"There is a substantial likelihood we're going to get one or more DAs courageous enough to take on George W. Bush."
- Former L.A. prosecutor and author Vincent Bugliosi, in a September, 2008 interview with the Huffington Post.
With this week's release of some of the Bush Justice Department memos on torture, the question about whether or not to prosecute officials of that administration has once again come to the fore.

Back in August, 2008, Andrew Sullivan, from The Atlantic, told NBC's Chris Matthews that disclosure of the facts surrounding prisoner interrogation "means that Don Rumsfeld, David Addington and John Yoo should not leave the United States any time soon. They will be, at some point, indicted for war crimes."
Spain's attorney general, although discussing the possibility of indicting the "Bush Six" (Alberto Gonzales, Doug Feith, Cheney Chief of Staff David Addington, Justice's John Yoo and Jay Bybee, and Bill Haynes, a lawyer for the Pentagon), decided Friday he would probably not proceed with the cases.
"If one is dealing with a crime of mistreatment of prisoners of war," Candido Conde-Pumpido, Spain's leading justice official, told reporters in Madrid, "the complaint should go against those who physically carried it out."
Conde-Pumpido said that there is no case, since none of the six men mentioned in the case were ever present during the alleged prisoner abuses.
But former Bush official, Major General Antonio Taguba, speaking at Harvard Law School on Thursday, said that it is a matter of accountability. "Government leaders who chose to accept high level positions of influence ought to hold firm and be accountable," he said.
"Abu Ghraib emerged from a structure developed by senior officials in the Bush White House.

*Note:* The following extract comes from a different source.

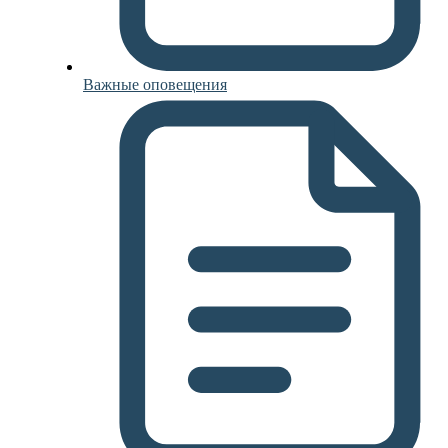
Важные оповещения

It was a morbid consequence of a policy that emanated from the Office of Legal Counsel and the Justice Department."
Some members of Congress, like Chairman of the House Judiciary Committee, John Conyers (D-MI), agree. "Critical questions still remain, including the role and legal culpability of high-ranking officials in the former administration in directing and approving the use of these troubling techniques," Conyers said Thursday in a written statement.
But President Obama had to make promises to the CIA that agency officials would not be held responsible for actions officers took while conducting "harsh interrogation techniques" of prisoners in Iraq, Guantanamo Bay and other secret CIA prisons (which have since been closed).

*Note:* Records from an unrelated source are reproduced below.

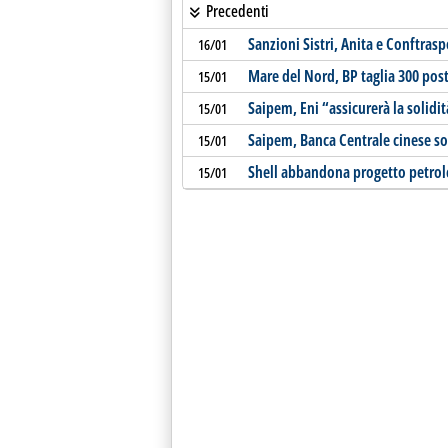
Precedenti
Sanzioni Sistri, Anita e Conftras
16/01
Mare del Nord, BP taglia 300 post
15/01
Saipem, Eni “assicurerà la solidit
15/01
Saipem, Banca Centrale cinese sot
15/01
Shell abbandona progetto petrolc
15/01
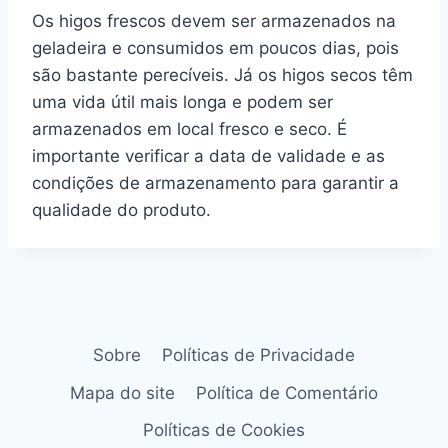
Os higos frescos devem ser armazenados na
geladeira e consumidos em poucos dias, pois
são bastante perecíveis. Já os higos secos têm
uma vida útil mais longa e podem ser
armazenados em local fresco e seco. É
importante verificar a data de validade e as
condições de armazenamento para garantir a
qualidade do produto.
Sobre
Políticas de Privacidade
Mapa do site
Política de Comentário
Políticas de Cookies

According to the New York Times, CIA Director Leon Panetta warned agency employees in a letter Thursday that the revelations, instigated by a request from the ACLU, are only the start of the exposure the CIA may face in coming months. "More requests will come," his statement said, "from the public, from Congress, and the Courts — and more information is sure to be released.”
That prospect had one unnamed former Bush official admitting to the NY Times, "The ones most involved in counterterrorism feel that they have very exposed flanks in terms of both their personal and professional futures.”